Fossil fuels are currently the predominant source of energy in the world. Due to concerns such as carbon dioxide emissions and the finite nature of the supply of fossil fuel, research and development and commercialization of alternative sources of energy have grown significantly over the past decades. One focus of research and development is hydrogen fuel cells, which can quietly and efficiently generate electrical power while producing only heat and water as significant byproducts.
One type of hydrogen fuel cells is a proton exchange membrane (PEM) fuel cell. A PEM is a membrane generally made from an ionomer and designed to conduct protons while being impermeable to gases such as oxygen or hydrogen. PEM fuel cells have potential to replace internal combustion engines, the current dominant source of energy for motor vehicles and other such mobile propulsion applications. At the anode electrode of a PEM fuel cell, hydrogen molecules are oxidized to hydrogen ions, i.e., protons, and electrons. The protons permeate across a polymer membrane that acts as an electrolyte (the PEM) while the electrons flow through an external circuit and produce electric power. At the cathode of a hydrogen/air fuel cell, oxygen reacts with electrons and protons that migrate across the PEM to produce water. Thus, in the past decade, the research and development has focused on the membrane composition and structure of the PEM and methods of forming the PEM, where the PEM structure is robust and the manufacturing process thereof is simplified.

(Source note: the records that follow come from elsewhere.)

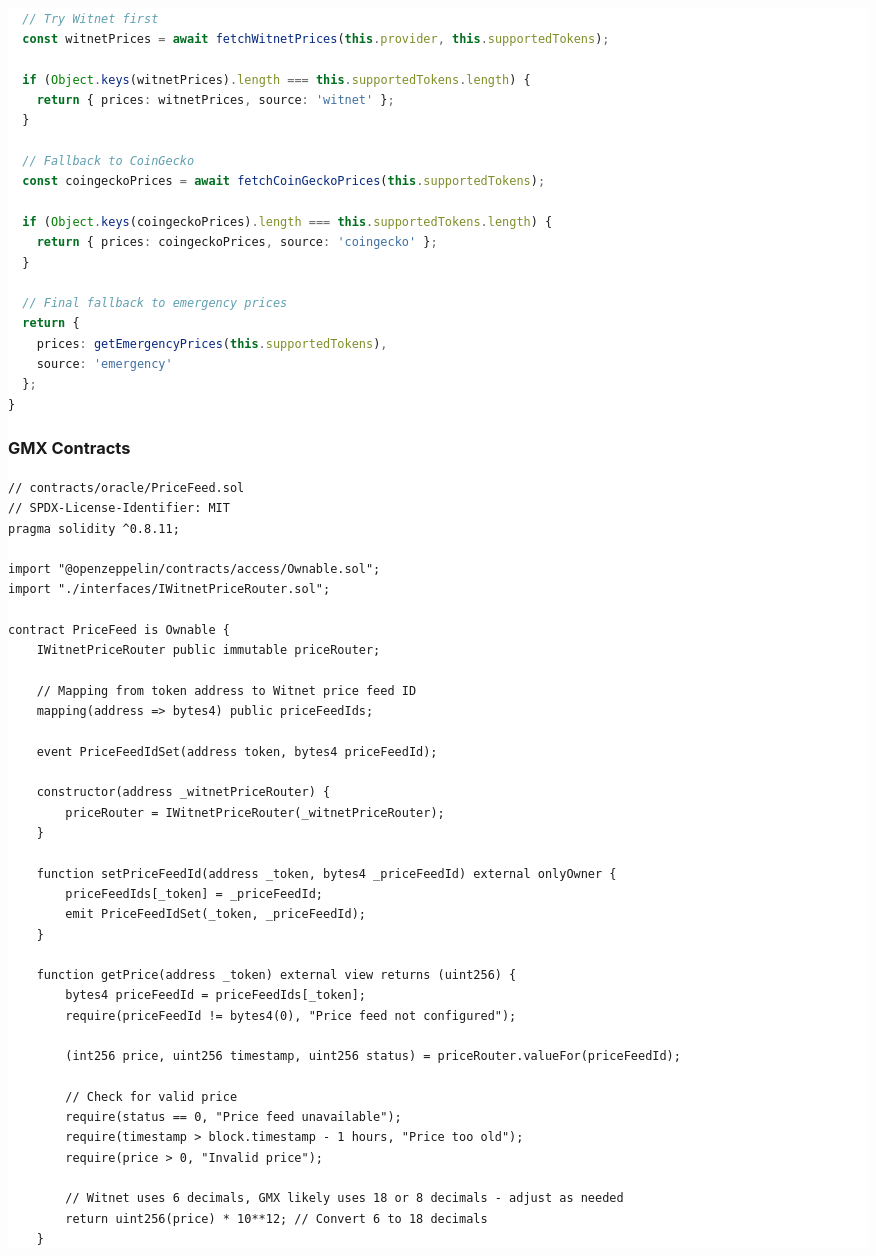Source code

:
 ```typescript
  // Try Witnet first
  const witnetPrices = await fetchWitnetPrices(this.provider, this.supportedTokens);
  
  if (Object.keys(witnetPrices).length === this.supportedTokens.length) {
    return { prices: witnetPrices, source: 'witnet' };
  }
  
  // Fallback to CoinGecko
  const coingeckoPrices = await fetchCoinGeckoPrices(this.supportedTokens);
  
  if (Object.keys(coingeckoPrices).length === this.supportedTokens.length) {
    return { prices: coingeckoPrices, source: 'coingecko' };
  }
  
  // Final fallback to emergency prices
  return { 
    prices: getEmergencyPrices(this.supportedTokens), 
    source: 'emergency' 
  };
}
```

### GMX Contracts

```solidity
// contracts/oracle/PriceFeed.sol
// SPDX-License-Identifier: MIT
pragma solidity ^0.8.11;

import "@openzeppelin/contracts/access/Ownable.sol";
import "./interfaces/IWitnetPriceRouter.sol";

contract PriceFeed is Ownable {
    IWitnetPriceRouter public immutable priceRouter;
    
    // Mapping from token address to Witnet price feed ID
    mapping(address => bytes4) public priceFeedIds;
    
    event PriceFeedIdSet(address token, bytes4 priceFeedId);
    
    constructor(address _witnetPriceRouter) {
        priceRouter = IWitnetPriceRouter(_witnetPriceRouter);
    }
    
    function setPriceFeedId(address _token, bytes4 _priceFeedId) external onlyOwner {
        priceFeedIds[_token] = _priceFeedId;
        emit PriceFeedIdSet(_token, _priceFeedId);
    }
    
    function getPrice(address _token) external view returns (uint256) {
        bytes4 priceFeedId = priceFeedIds[_token];
        require(priceFeedId != bytes4(0), "Price feed not configured");
        
        (int256 price, uint256 timestamp, uint256 status) = priceRouter.valueFor(priceFeedId);
        
        // Check for valid price
        require(status == 0, "Price feed unavailable");
        require(timestamp > block.timestamp - 1 hours, "Price too old");
        require(price > 0, "Invalid price");
        
        // Witnet uses 6 decimals, GMX likely uses 18 or 8 decimals - adjust as needed
        return uint256(price) * 10**12; // Convert 6 to 18 decimals
    }
```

Alkaline anion-exchange membrane fuel cells (AAEMFCs) are a potentially significant technology that could compete with the more popular and well-studied PEM fuel cells for a variety of applications [1]. The alkaline anion exchange membrane (AEM or AAEM) is a membrane generally made from ionomers with positively charged fixed ion-exchange sites and designed to conduct anions while being impermeable to gases such as oxygen or hydrogen. During alkaline fuel cell operation, the membrane conducts hydroxide ions. A fundamental drawback of all AEMs is the fact that hydroxide anions have a lower inherent mobility than protons which adversely affects ionic conduction in an AEM [2]. To compensate for these two problems, membrane researchers have focused their attention on the use of high ion-exchange capacity polymers, but this strategy exacerbates the problems of membrane brittleness in the dry state and poor mechanical strength when the membrane is fully hydrated [3].
Additionally, most fuel cell electrodes are fabricated by a decal method or by catalyst-ink on a carbon paper gas diffusion layer (GDL). The platinum (Pt) catalyst utilization efficiency in such structures is not as high as desired. There has been little research conducted to improve electrode structures and methods of fabricating fuel cell membrane-electrode-assemblies with improved catalyst utilization.
Therefore, a heretofore unaddressed need exists in the art to address the aforementioned deficiencies and inadequacies.